“Si quiero que él permanezca vivo hasta que yo vuelva, ¿a ti qué?” Juan 21:23
Seguramente has dicho o has escuchado frases tales como: por tu culpa no pude realizar ese viaje o por tu culpa no pude estudiar o por tu culpa no pude llegar a ser quien hubiese querido… Y otras similares ¿no es así? Todas dan cuenta de un mecanismo muy infantil que deja en postura de víctima a las personas que así lo sienten.
Cuando nos enfrentamos con alguna frustración personal, esto nunca empieza a resolverse desde los otros sino a partir de nosotros. Poner el asunto en las espaldas de los demás lo único que provoca es culpa y remordimiento, pero no soluciona nada. No podemos manejar ni controlar lo que otros nos han hecho; pero somos responsables de hacer algo con eso. Quedar inmovilizados en la lógica de “es por tu culpa” fácilmente nos corre del crecimiento y de la búsqueda de nuevos sentidos.
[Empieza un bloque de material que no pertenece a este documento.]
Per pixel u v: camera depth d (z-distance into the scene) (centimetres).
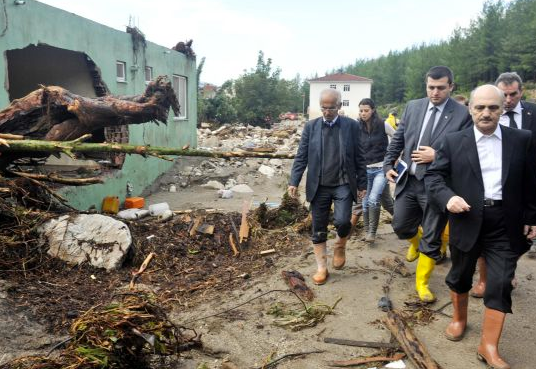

En la vida de Jesús resucitado aparece una escena muy particular en la playa con sus discípulos. Pedro ya lo había negado antes de ser crucificado y ahora se volvía a encontrar con Él. Cargado de vergüenza y culpa, responde tres veces positivamente a la pregunta del Maestro: ¿Pedro me amas? Y a continuación Jesús le anuncia la muerte con la que había de morir en su vejez.
Pero la inmediata preocupación de Pedro hizo un giro hacia su amigo y discípulo amado Juan para preguntarle también por la muerte de éste. ¿Cuál fue la respuesta? Eso no es tu problema, a ti qué te importa, sígueme tú. Puede parecerte hostil la respuesta del Maestro, sin embargo, no lo fue.
La lección más grande que Pedro tenía que aprender era que Dios trata a cada uno de nosotros de maneras diversas y que en ese trato individual tenemos que confiar. Hacernos cargo de lo que nos pasa y de lo que sentimos promueve mecanismos de responsabilidad y, por ende, de cambio. Los otros ¡bastante tienen con lo suyo!
Culpar a otros de tu problema, no hará que se solucionen antes.